There doesn’t seem to be an ideal density value for Google. Just don’t spam. In
other words, don’t fill your pages up needlessly with your keywords - not only will
customers think your site is amateurish, but Google may penalize you

Keyword density used to be more important in the past for search engines, and you
may still find books that stress the importance of this factor. For Google, it is not
important so don't get hung up on it.

Keyword Format
 A measure of whether keywords are bolded or italicized on the page. The best
place to do this is in the first paragraph of the page. This isn’t a real important factor,
but every little bit helps.


How and Where to Use Keywords

Don't try to use all of your keywords on the home page - rather focus only on your
Primary Keyword Phrase and your best Secondary Keyword. Use your product or
service pages to focus on the more specific keyword.
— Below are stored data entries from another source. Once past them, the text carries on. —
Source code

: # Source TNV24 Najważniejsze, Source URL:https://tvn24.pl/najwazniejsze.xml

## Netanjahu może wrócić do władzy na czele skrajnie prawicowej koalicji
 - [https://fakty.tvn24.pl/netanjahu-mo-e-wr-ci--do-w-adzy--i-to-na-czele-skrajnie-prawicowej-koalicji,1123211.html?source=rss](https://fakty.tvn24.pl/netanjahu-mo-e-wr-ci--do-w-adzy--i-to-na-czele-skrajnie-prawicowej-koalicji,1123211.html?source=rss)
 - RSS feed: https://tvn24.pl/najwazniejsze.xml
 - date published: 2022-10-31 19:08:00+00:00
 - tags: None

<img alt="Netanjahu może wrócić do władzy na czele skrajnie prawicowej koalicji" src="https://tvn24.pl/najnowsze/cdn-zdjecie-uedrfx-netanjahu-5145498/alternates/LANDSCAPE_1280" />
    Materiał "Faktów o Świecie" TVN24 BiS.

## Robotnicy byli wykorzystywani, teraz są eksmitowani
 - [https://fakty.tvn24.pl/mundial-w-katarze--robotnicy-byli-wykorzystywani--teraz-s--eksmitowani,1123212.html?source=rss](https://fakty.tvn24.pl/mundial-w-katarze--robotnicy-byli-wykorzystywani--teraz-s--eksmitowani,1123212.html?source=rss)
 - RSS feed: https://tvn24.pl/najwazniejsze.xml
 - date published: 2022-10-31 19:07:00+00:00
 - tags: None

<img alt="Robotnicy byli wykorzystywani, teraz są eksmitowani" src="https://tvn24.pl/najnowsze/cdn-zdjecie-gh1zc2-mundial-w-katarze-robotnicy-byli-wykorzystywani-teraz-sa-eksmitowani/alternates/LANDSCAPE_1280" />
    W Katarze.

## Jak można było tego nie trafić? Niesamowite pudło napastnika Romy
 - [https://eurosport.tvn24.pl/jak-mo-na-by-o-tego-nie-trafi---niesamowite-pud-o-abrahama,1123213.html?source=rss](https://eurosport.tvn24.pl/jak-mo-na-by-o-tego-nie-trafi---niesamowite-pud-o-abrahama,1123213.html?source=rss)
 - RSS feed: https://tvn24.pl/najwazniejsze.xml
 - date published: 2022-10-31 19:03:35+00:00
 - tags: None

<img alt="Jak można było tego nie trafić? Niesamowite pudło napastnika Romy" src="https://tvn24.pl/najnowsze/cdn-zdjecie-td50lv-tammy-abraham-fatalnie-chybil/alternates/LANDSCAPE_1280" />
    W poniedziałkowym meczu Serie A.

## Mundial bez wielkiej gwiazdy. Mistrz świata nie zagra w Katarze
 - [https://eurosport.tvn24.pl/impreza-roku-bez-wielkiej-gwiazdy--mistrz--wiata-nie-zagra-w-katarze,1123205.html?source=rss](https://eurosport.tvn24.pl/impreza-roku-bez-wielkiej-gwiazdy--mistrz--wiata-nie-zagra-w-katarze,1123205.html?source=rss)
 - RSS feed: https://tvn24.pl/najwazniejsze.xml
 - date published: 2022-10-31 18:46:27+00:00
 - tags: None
You will likely want to use the plural form of your keywords. However, you need to
verify this using KeywordDiscovery or WordTracker as sometimes the singular form
of a word is searched on more often.

Google treats hyphenated words as two words: “house-plans” is the same as “house
plans” on Google. However, words connected by an underscore or slash, such as
“house_plans” and “house/plans” are treated as a single word “houseplans”
currently.

Google is not case-sensitive, so HOUSE PLANS, House Plans, house plans, and
HoUsE pLaNs are all treated the same.